In many cases I can easily see how they could've designed things such that far fewer sizes were necessary, but they don't. I do wonder if it's an early form of "anti-right-to-repair" obfuscation? For some reason, I've noticed this "design quirk" far more in various import products than domestic ones.

It's also interesting to read statements like this:

The DSP and control IC's in new Sony recorders e.g. MZ-R90/91 cannot be removed from the board due to a packaging design in which the pins are mounted under the chips and cannot be accessed for de-soldering. When these chips malfunction they are impossible to replace and the whole electronic board must be replaced at considerable expense.

...and then realise that, 23 years later, a sub-$50 hot air station can easily do that work (I'm assuming it's referring to BGA packages.)




I remember working on board repair in the early 90s, then surface mount stuff started to pop in. Equipment at the time was literally $10k in today's dollars, at least that was the figure everyone talked about ($5k-ish).

I remember attaching a thin copper wire to my soldering iron, wrapping it around the tip and then out the front, and using that to work on those tiny pads. Sort of worked. Didn't even have solder tape, just a sucker.

I didn't even understand how a hot air station worked, until youtube showed me years later (I moved onto the software side). The things people could never find out, never know, never even knew existed pre-Internet are staggering.

I don't think anyone under 30 can even begin to comprehend how limited knowledge was before. Quite often, if you wanted to know something, you literally could not find any info about it at all. You wouldn't even know what to ask, when you approached a librarian, even if they could find some book they could get from an inter-library transfer -- which where I lived, took weeks!

Such a culture shift.

But anyhow, I can imagine I'd have destroyed the board trying to get all that back together, via my soldering-iron with wire on end workaround.


yeah like.

people dont even understand. as a kid i would look at the content of .com files and .exe files in DOS and wonder why they didnt look like BASIC source code. wondering how the heck people made these wacky characters everywhere. had no idea what an assembler or a compiler was, and no way to find out.

as far as hardware.. .at least there was radio shack and those little books by Forrest Mims. Maybe a book at the book store. unlikely. the idea of board level repair to me would have been like aliens describing a spaceship without a translator.


I'm so glad someone else had the experience! Just being that combination of bored and curious that makes you open everything with notepad until you find something cool, clicking through windows registry entries and changing stuff to see if it does anything, then having your mind blown when you find a hex editor for the first time because you read some text file that shows you how to edit a specific value to cheat in a game .... then you kinda boggle at how they knew which value to edit. Then it takes you another 5-10 years to figure that one out.
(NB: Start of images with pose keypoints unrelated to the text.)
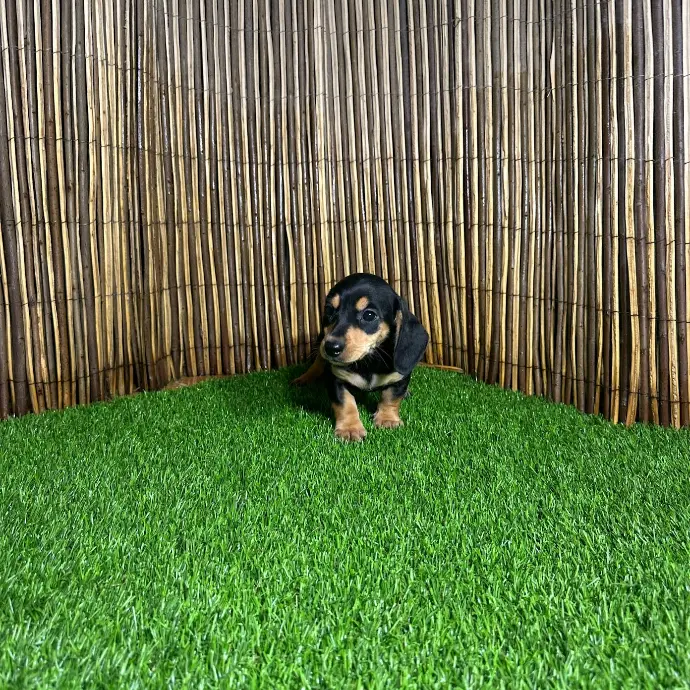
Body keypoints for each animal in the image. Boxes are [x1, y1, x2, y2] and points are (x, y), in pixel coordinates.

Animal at [292, 273, 429, 442]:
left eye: (369, 315)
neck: (368, 362)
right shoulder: (336, 378)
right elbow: (345, 404)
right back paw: (304, 378)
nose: (331, 348)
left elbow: (391, 397)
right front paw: (350, 429)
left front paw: (387, 419)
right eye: (329, 310)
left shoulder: (400, 377)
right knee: (318, 362)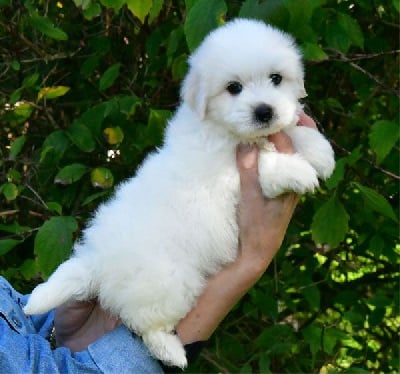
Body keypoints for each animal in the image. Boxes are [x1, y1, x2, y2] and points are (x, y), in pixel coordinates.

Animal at [23, 19, 332, 366]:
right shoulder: (228, 177)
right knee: (144, 323)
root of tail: (96, 261)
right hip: (169, 283)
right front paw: (298, 171)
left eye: (277, 79)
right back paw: (171, 352)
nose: (264, 111)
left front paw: (320, 152)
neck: (227, 132)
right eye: (233, 88)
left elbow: (292, 133)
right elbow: (266, 162)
I do think I could have learned faster if I had a guide, but also not having one helped in its own weird way.


yeah i think... things are better now. people are still pushing those boundaries by poking at the unknown, and learning by exploring. like those people porting Linux to the Apple M chips. they have so many more resources so their exploration nowdays takes them so much farther than it did us back in the day trying to flip a bit in copy protection binary


Hahaha same here with the .com and .exe files. I had forgotten about that lol.


We're almost back. Search quality degradation has made finding even things you know exist significantly more difficult and time-consuming.


This sentiment mirrors precisely how I think we might look back at a pre- augmented reality era if we can get an ‘AR web’ right. I write about it and advocate for it on my blog - this post in particular has some exposition on how I think AR could obviate keyword foraging, not knowing what questions to ask, and many other kinds of ignorance we take for granted today:

https://noahnorman.substack.com/p/what-is-augmented-reality-...


Screws usually end up different lengths and sizes for ordinary mechanical reasons (meaning, for example, if the screw was 0.5mm longer, it would interfere with something else).

The harder you are working to make the smallest thing possible, the more this happens.

Additionally, since no one has half a million 2.32mm long M1.2 screws just lying around, they're always a custom order. Might as well get the exact length you want.

In the iPhone, for example, each screw gets its own part number and each screw is custom.


Your assembly automation also affects screw choice. Some screw heads register better/faster than others depending on the size. This affects your line speed. A line might also be building sub-assemblies that are shipped to different lines with different equipment and this a whole different set of optimized part sizes.

The order you repair something isn't necessarily the order it was assembled in the factory(ies).


Yeah having worked for an electronics manufacturer they really really want to standardise this stuff where possible because every screw is a critical component and having many different types it means you can have many different chances to run out of stock and interrupt production. It also makes the manufacturing line more complex and training longer.

But in many cases there's just specific needs. Besides length, exterior screws are often countersunk, while internal ones would have flat heads to distribute the pressure over a PCB.

When it comes to stopping customers fiddling with the equipment look at Nintendo that use a different proprietary screw head for everything.


Who doesn't love how HDDs and optical drives use different screw sizes. Plus one is imperial and the other is metric. Maybe we should just feel lucky they standardized at all.